Social media sites such as Twitter and Facebook have connected billions of people and given the opportunity to the users to share their ideas and opinions instantly. That being said, there are several ill consequences as well such as online harassment, trolling, cyber-bullying, fake news, and hate speech. Out of these, hate speech presents a unique challenge as it is deep engraved into our society and is often linked with offline violence.
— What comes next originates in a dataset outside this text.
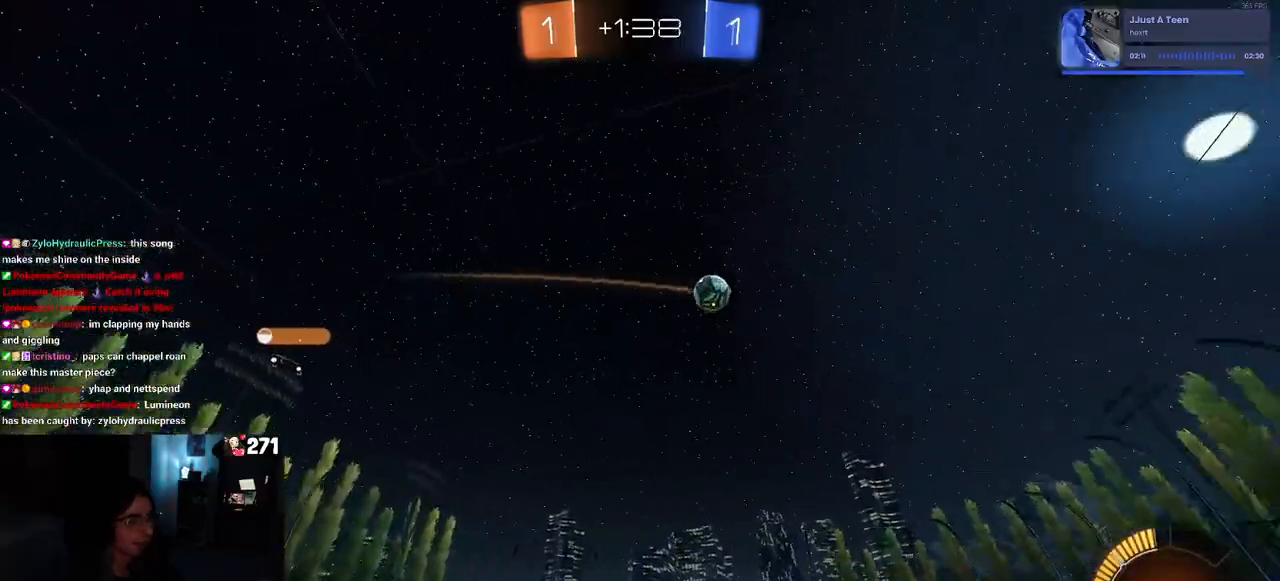
{"buttons": ["R2"], "left_stick": "left", "right_stick": "center", "events": [[133, "left_stick", "center"], [400, "left_stick", "left"]]}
Social media platforms rely on local moderators to identify hate speech and take necessary action, but with a prolific increase in such content over the social media many are turning toward automated hate speech detection and mitigation systems. This shift brings several challenges on the plate, and hence, is an important avenue to explore for the computation social science community.
- Our papers are accepted in top conferences like AAAI, WWW, CSCW, ICWSM, WebSci. Link to the papers here
- We have open sourced our codes and datasets under a single github organisation - hate-alert for the future research in this domain
- We have stored different transformers models in huggingface.co. Link to hatealert organisation
- Dataset from our recent accepted paper in AAAI - "Hatexplain:A Benchmark Dataset for Explainable Hate Speech Detection" is also stored in the huggingface datsets forum
- We also participate in several hate speech shared tasks, winning many of them - hatealert@DLTEACL, hateminers@AMI, hatemonitors@HASOC and coming under 1% in hatealert@Hatememe detection by Facebook AI.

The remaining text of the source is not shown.